## Short problem
Print every line of the items below word for word, in the same order.

## Data in this exercise
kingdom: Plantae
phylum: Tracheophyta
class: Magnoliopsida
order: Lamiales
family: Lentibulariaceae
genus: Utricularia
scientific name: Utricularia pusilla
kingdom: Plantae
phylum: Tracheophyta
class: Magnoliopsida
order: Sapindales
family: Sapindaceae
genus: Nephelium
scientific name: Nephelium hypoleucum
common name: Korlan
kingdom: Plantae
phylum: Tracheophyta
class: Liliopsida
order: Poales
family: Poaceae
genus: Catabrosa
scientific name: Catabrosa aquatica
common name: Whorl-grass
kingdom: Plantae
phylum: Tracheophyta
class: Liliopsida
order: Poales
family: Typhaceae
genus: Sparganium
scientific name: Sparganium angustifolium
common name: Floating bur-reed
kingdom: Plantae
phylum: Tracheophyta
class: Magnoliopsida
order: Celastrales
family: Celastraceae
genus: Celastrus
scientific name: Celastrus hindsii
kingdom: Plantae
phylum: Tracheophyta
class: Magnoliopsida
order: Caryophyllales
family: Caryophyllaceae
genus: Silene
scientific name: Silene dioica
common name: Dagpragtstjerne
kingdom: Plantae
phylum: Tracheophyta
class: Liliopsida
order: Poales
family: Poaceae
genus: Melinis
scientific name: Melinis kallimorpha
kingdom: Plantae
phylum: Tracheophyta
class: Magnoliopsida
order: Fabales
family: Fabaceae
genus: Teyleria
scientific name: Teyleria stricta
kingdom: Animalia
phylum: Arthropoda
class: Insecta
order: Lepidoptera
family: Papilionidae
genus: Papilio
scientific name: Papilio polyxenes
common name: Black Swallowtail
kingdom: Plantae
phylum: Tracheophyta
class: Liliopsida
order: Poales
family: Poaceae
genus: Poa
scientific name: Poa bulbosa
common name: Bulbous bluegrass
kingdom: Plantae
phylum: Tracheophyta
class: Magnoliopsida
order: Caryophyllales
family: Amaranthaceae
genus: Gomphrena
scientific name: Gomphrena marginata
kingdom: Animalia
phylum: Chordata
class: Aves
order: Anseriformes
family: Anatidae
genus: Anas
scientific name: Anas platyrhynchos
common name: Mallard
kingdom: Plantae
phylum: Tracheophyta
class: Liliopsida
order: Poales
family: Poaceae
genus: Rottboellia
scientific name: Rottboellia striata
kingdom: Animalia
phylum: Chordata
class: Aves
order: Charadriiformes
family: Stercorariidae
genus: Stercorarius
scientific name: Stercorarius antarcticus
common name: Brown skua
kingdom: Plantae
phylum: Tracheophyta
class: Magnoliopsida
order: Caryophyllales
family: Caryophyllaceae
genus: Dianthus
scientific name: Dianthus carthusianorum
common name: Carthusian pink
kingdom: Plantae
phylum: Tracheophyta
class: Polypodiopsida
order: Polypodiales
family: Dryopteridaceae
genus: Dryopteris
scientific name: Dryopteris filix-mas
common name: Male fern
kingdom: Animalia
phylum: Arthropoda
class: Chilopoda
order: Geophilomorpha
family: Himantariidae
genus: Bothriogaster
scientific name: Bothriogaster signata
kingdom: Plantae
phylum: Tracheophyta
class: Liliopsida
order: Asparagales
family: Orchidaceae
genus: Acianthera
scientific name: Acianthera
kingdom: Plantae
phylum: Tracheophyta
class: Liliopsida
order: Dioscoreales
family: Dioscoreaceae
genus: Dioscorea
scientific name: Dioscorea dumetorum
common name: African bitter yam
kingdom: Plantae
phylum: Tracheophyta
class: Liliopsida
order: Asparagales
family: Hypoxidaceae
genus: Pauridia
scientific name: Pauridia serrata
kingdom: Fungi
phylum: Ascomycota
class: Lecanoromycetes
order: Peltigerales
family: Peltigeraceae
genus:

## Written answer
kingdom: Plantae
phylum: Tracheophyta
class: Magnoliopsida
order: Lamiales
family: Lentibulariaceae
genus: Utricularia
scientific name: Utricularia pusilla
kingdom: Plantae
phylum: Tracheophyta
class: Magnoliopsida
order: Sapindales
family: Sapindaceae
genus: Nephelium
scientific name: Nephelium hypoleucum
common name: Korlan
kingdom: Plantae
phylum: Tracheophyta
class: Liliopsida
order: Poales
family: Poaceae
genus: Catabrosa
scientific name: Catabrosa aquatica
common name: Whorl-grass
kingdom: Plantae
phylum: Tracheophyta
class: Liliopsida
order: Poales
family: Typhaceae
genus: Sparganium
scientific name: Sparganium angustifolium
common name: Floating bur-reed
kingdom: Plantae
phylum: Tracheophyta
class: Magnoliopsida
order: Celastrales
family: Celastraceae
genus: Celastrus
scientific name: Celastrus hindsii
kingdom: Plantae
phylum: Tracheophyta
class: Magnoliopsida
order: Caryophyllales
family: Caryophyllaceae
genus: Silene
scientific name: Silene dioica
common name: Dagpragtstjerne
kingdom: Plantae
phylum: Tracheophyta
class: Liliopsida
order: Poales
family: Poaceae
genus: Melinis
scientific name: Melinis kallimorpha
kingdom: Plantae
phylum: Tracheophyta
class: Magnoliopsida
order: Fabales
family: Fabaceae
genus: Teyleria
scientific name: Teyleria stricta
kingdom: Animalia
phylum: Arthropoda
class: Insecta
order: Lepidoptera
family: Papilionidae
genus: Papilio
scientific name: Papilio polyxenes
common name: Black Swallowtail
kingdom: Plantae
phylum: Tracheophyta
class: Liliopsida
order: Poales
family: Poaceae
genus: Poa
scientific name: Poa bulbosa
common name: Bulbous bluegrass
kingdom: Plantae
phylum: Tracheophyta
class: Magnoliopsida
order: Caryophyllales
family: Amaranthaceae
genus: Gomphrena
scientific name: Gomphrena marginata
kingdom: Animalia
phylum: Chordata
class: Aves
order: Anseriformes
family: Anatidae
genus: Anas
scientific name: Anas platyrhynchos
common name: Mallard
kingdom: Plantae
phylum: Tracheophyta
class: Liliopsida
order: Poales
family: Poaceae
genus: Rottboellia
scientific name: Rottboellia striata
kingdom: Animalia
phylum: Chordata
class: Aves
order: Charadriiformes
family: Stercorariidae
genus: Stercorarius
scientific name: Stercorarius antarcticus
common name: Brown skua
kingdom: Plantae
phylum: Tracheophyta
class: Magnoliopsida
order: Caryophyllales
family: Caryophyllaceae
genus: Dianthus
scientific name: Dianthus carthusianorum
common name: Carthusian pink
kingdom: Plantae
phylum: Tracheophyta
class: Polypodiopsida
order: Polypodiales
family: Dryopteridaceae
genus: Dryopteris
scientific name: Dryopteris filix-mas
common name: Male fern
kingdom: Animalia
phylum: Arthropoda
class: Chilopoda
order: Geophilomorpha
family: Himantariidae
genus: Bothriogaster
scientific name: Bothriogaster signata
kingdom: Plantae
phylum: Tracheophyta
class: Liliopsida
order: Asparagales
family: Orchidaceae
genus: Acianthera
scientific name: Acianthera
kingdom: Plantae
phylum: Tracheophyta
class: Liliopsida
order: Dioscoreales
family: Dioscoreaceae
genus: Dioscorea
scientific name: Dioscorea dumetorum
common name: African bitter yam
kingdom: Plantae
phylum: Tracheophyta
class: Liliopsida
order: Asparagales
family: Hypoxidaceae
genus: Pauridia
scientific name: Pauridia serrata
kingdom: Fungi
phylum: Ascomycota
class: Lecanoromycetes
order: Peltigerales
family: Peltigeraceae
genus:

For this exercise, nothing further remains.